この兵庫郷は河口庄の中でも中心的な郷の一つとされます。本庄、兵庫、細呂木郷を中心に関、大口、王見、溝江が分立。その後10の郷ができたと考えられます。また、本庄、兵庫、細呂木の郷で河口庄の半分以上の田んぼを有していたといわれています。(えんりゅう・兵庫地区まちづくり協議会を参照)
これほどまでに栄えた理由としてはやはり兵庫川沿いの為、田畑への豊富な水源が理由の一つに考えられます。この春日神社の前を流れる兵庫川の向こう岸には井向地区があり『井』は川の意味もあるのでこの井向地区は川の向こう側という意味があると思います。そう考えるとこの春日神社を中心に兵庫郷は考えられていると思います。もう一つ、兵庫川の向こう岸の地区に清永地区もあります。清永地区と対する地区に下兵庫舟津地区がありますのこの2つの地区は舟で結ばれていた可能性が高いと思います。
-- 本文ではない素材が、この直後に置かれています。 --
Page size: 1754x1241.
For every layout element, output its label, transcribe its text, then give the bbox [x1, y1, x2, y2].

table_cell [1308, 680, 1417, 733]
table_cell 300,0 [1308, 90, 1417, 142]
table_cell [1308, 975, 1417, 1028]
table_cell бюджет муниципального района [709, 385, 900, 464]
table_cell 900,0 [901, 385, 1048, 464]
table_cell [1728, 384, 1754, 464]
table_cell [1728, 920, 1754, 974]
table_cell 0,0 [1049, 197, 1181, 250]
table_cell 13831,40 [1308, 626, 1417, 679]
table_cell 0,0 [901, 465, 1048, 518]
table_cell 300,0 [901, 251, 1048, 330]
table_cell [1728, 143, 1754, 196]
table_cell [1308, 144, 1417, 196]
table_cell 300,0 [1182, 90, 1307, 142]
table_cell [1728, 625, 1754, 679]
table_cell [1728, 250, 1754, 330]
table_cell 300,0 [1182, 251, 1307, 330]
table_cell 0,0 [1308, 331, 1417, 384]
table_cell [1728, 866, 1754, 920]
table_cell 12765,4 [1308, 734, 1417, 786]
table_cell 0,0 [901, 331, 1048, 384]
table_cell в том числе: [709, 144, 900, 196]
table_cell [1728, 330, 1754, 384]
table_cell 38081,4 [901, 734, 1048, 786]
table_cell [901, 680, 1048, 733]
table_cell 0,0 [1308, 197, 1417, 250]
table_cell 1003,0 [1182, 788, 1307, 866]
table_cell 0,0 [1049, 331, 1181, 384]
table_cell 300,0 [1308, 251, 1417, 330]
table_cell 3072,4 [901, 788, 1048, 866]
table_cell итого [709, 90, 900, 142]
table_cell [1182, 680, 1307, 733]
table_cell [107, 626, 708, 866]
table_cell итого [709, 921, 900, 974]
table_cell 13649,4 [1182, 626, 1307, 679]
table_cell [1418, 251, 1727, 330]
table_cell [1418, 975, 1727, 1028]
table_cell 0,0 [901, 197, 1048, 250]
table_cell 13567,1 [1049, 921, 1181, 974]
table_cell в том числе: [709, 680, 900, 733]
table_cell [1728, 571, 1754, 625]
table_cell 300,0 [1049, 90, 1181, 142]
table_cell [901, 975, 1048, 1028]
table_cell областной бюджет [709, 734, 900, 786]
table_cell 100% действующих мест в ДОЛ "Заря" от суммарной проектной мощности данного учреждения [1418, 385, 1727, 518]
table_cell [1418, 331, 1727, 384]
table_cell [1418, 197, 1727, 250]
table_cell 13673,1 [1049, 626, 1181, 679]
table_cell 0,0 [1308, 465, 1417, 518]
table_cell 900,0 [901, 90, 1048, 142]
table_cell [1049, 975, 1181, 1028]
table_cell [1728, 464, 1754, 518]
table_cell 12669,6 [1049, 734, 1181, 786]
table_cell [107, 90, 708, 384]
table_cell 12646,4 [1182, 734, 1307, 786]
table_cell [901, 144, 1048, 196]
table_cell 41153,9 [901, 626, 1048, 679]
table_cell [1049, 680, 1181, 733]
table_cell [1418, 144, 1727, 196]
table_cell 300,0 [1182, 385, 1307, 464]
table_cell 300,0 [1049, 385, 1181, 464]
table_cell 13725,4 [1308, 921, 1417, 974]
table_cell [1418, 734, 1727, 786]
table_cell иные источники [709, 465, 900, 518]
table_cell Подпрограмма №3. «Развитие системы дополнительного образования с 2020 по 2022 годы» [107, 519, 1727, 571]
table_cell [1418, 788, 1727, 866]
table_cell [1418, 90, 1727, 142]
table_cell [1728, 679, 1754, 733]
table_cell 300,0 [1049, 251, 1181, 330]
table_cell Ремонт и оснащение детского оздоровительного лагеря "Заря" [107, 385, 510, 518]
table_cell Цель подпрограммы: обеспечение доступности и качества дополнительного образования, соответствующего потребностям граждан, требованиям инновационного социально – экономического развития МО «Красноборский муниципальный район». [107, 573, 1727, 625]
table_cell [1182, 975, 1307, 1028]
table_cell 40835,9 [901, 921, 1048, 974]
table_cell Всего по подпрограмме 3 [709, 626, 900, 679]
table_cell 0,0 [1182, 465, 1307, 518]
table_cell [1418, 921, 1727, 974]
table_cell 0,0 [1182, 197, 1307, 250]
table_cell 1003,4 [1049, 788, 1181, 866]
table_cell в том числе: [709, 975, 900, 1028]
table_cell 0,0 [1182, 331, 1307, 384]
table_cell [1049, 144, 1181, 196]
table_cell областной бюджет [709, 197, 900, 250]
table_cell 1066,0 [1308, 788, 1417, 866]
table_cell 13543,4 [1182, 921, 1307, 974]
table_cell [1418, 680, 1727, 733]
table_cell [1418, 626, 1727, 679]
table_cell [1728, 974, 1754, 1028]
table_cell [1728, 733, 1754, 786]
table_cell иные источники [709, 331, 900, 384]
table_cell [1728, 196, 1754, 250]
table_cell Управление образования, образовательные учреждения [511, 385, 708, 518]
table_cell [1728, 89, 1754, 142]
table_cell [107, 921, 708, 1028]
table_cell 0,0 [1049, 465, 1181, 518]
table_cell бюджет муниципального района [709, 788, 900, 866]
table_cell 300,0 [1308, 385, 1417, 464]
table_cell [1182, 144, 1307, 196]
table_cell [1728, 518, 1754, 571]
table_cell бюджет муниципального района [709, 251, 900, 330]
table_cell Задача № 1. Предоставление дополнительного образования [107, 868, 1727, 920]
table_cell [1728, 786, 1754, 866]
中世に入ると兵庫郷は宗教都市としても栄えることになります。春日神社を護持する神宮寺、真言宗智山派で坂井町最古の大善寺、浄土真宗高田派の西光寺(現在は供養塔が建つ)。また、長福寺、勝光寺、全昌禅寺、照圓寺、それに30近い神社。宮殿に桜閣、七堂伽藍、鐘桜など多くの寺社仏閣が立ち並び、さらに上兵庫地区には兵庫城と呼ばれる館もありました。
しかし、天正年間の織田信長と一向一揆の戦いの際に、そのほとんどが焼失します。そんな中、神宮寺の庭園の一部と考えられている淵竜の池はその繁栄を今に伝える数少ない遺産です。池の中に建てられた五層の塔は地、水、火、風、空の安泰を祈念したものです。
兵庫郷、まだまだ深堀りできそうなのでもっといろいろ調べてみたいと思います!